Heine, S. J., Lehman, D. R., Peng, K., & Greenholtz, J. (2002). Cosa c’è di sbagliato nei confronti interculturali delle scale Likert soggettive? L’effetto gruppo di riferimento. Journal of Personality and Social Psychology, 82, 903-918.
https://doi.org/10.1037/0022-3514.82.6.903

Kyei, K. G., & Schreckenbach, H. (1975). Non è tempo di morire. Accra, Ghana: Catholic Press.

Liu, S., Morris, M. W., Talhelm, T., & Yang, Q. (2019). Vigilanza del gruppo nella cultura collettivista.
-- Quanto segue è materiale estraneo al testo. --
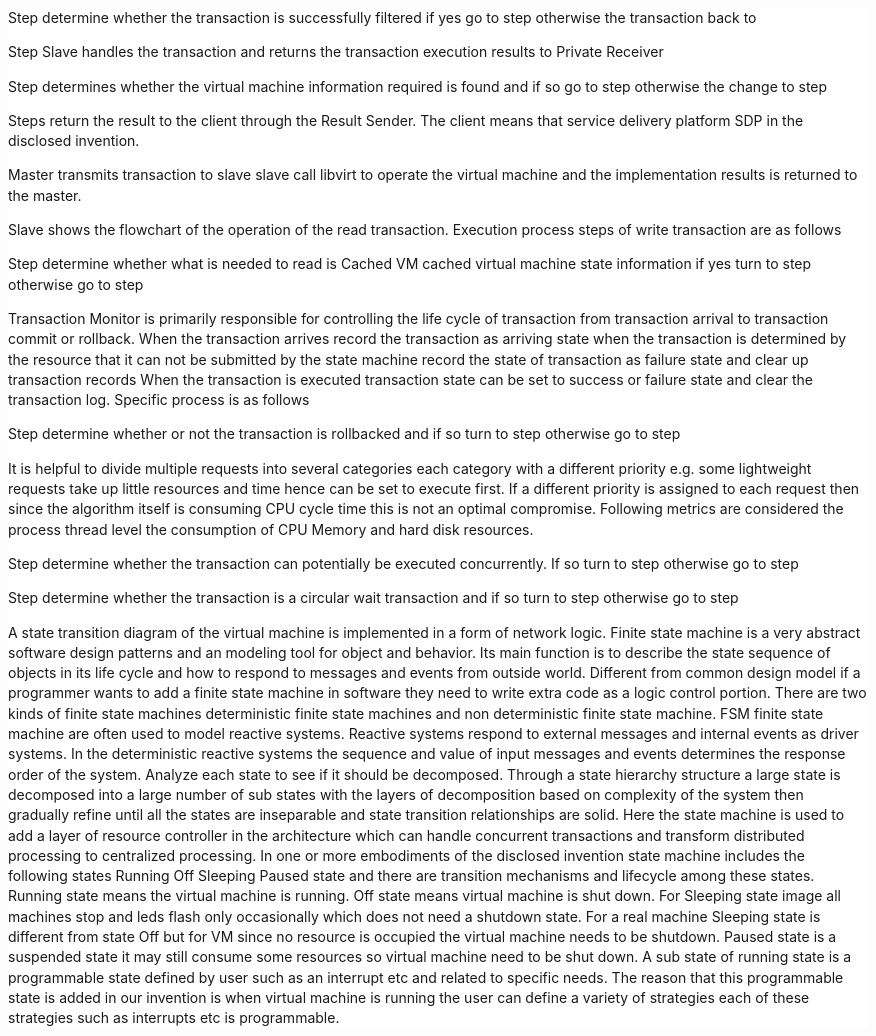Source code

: Step determine whether the transaction is successfully filtered if yes go to step otherwise the transaction back to 

Step Slave handles the transaction and returns the transaction execution results to Private Receiver 

Step determines whether the virtual machine information required is found and if so go to step otherwise the change to step 

Steps return the result to the client through the Result Sender. The client means that service delivery platform SDP in the disclosed invention.

Master transmits transaction to slave slave call libvirt to operate the virtual machine and the implementation results is returned to the master.

Slave shows the flowchart of the operation of the read transaction. Execution process steps of write transaction are as follows 

Step determine whether what is needed to read is Cached VM cached virtual machine state information if yes turn to step otherwise go to step 

Transaction Monitor is primarily responsible for controlling the life cycle of transaction from transaction arrival to transaction commit or rollback. When the transaction arrives record the transaction as arriving state when the transaction is determined by the resource that it can not be submitted by the state machine record the state of transaction as failure state and clear up transaction records When the transaction is executed transaction state can be set to success or failure state and clear the transaction log. Specific process is as follows 

Step determine whether or not the transaction is rollbacked and if so turn to step otherwise go to step 

It is helpful to divide multiple requests into several categories each category with a different priority e.g. some lightweight requests take up little resources and time hence can be set to execute first. If a different priority is assigned to each request then since the algorithm itself is consuming CPU cycle time this is not an optimal compromise. Following metrics are considered the process thread level the consumption of CPU Memory and hard disk resources.

Step determine whether the transaction can potentially be executed concurrently. If so turn to step otherwise go to step 

Step determine whether the transaction is a circular wait transaction and if so turn to step otherwise go to step 

A state transition diagram of the virtual machine is implemented in a form of network logic. Finite state machine is a very abstract software design patterns and an modeling tool for object and behavior. Its main function is to describe the state sequence of objects in its life cycle and how to respond to messages and events from outside world. Different from common design model if a programmer wants to add a finite state machine in software they need to write extra code as a logic control portion. There are two kinds of finite state machines deterministic finite state machines and non deterministic finite state machine. FSM finite state machine are often used to model reactive systems. Reactive systems respond to external messages and internal events as driver systems. In the deterministic reactive systems the sequence and value of input messages and events determines the response order of the system. Analyze each state to see if it should be decomposed. Through a state hierarchy structure a large state is decomposed into a large number of sub states with the layers of decomposition based on complexity of the system then gradually refine until all the states are inseparable and state transition relationships are solid. Here the state machine is used to add a layer of resource controller in the architecture which can handle concurrent transactions and transform distributed processing to centralized processing. In one or more embodiments of the disclosed invention state machine includes the following states Running Off Sleeping Paused state and there are transition mechanisms and lifecycle among these states. Running state means the virtual machine is running. Off state means virtual machine is shut down. For Sleeping state image all machines stop and leds flash only occasionally which does not need a shutdown state. For a real machine Sleeping state is different from state Off but for VM since no resource is occupied the virtual machine needs to be shutdown. Paused state is a suspended state it may still consume some resources so virtual machine need to be shut down. A sub state of running state is a programmable state defined by user such as an interrupt etc and related to specific needs. The reason that this programmable state is added in our invention is when virtual machine is running the user can define a variety of strategies each of these strategies such as interrupts etc is programmable.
Proceedings of the National Academy of Sciences, USA, 116, 14538-14546.
https://doi.org/10.1073/pnas.1817588116

Oyserman, D., Coon, H. M., & Kemmelmeier, M. (2002). Ripensare l’individualismo e il collettivismo: Valutazione dei presupposti teorici e delle meta-analisi. Psychological Bulletin, 128, 3-72.
https://doi.org/10.1037/0033-2909.128.1.3

Peng, K., Nisbett, R. E., & Wong, N. Y. (1997). Problemi di validità nel confronto dei valori tra le culture e possibili soluzioni. Psychological Methods, 2, 329-344.
https://doi.org/10.1037/1082-989X.2.4.329

Schimmack, U., Oishi, S., & Diener, E. (2005). Individualismo: Una dimensione valida e importante delle differenze culturali tra le nazioni. Rivista di psicologia sociale e della personalità, 9, 17-31. https://doi.org/10.1207/s15327957pspr0901_2

Singelis, T. M. (1994). La misurazione di autocostruzioni indipendenti e interdipendenti. Personality and Social Psychology Bulletin, 20, 580-591.
https://doi.org/10.1177/0146167294205014

Talhelm, T., & Oishi, S. (2018). Come la coltivazione del riso ha modellato la cultura nella Cina meridionale. In A. K. Uskul & S. Oishi (Eds.), Socioeconomic environment and human psychology (pp. 53-76). New York, NY: Oxford University Press. Retrieved from https://ssrn.com/abstract=3199657

Talhelm, T., Zhang, X., Oishi, S., Chen, S., Duan, D., Lan, X., & Kitayama, S. (2014). Differenze psicologiche su larga scala all’interno della Cina spiegato da riso contro l’agricoltura di grano. Science, 344, 603-608.
https://doi.org/10.1126/science.1246850

Transparency International. (n.d.). Cina. Retrieved from
https://www.transparency.org/country/CHN

Wang, Y. (2017). Per chi suona la campana: L’eredità politica della rivoluzione culturale cinese. Retrieved from
https://scholar.harvard.edu/files/yuhuawang/files/cultural_revolution_0.pdf

Yoshida, T. (1984). Possesso di spiriti e conflitto nei villaggi. In E. Krauss, T. Rohlen, & P. Steinhoff (Eds.), Conflict in Japan (pp. 85-104). Honolulu: Università delle Hawaii.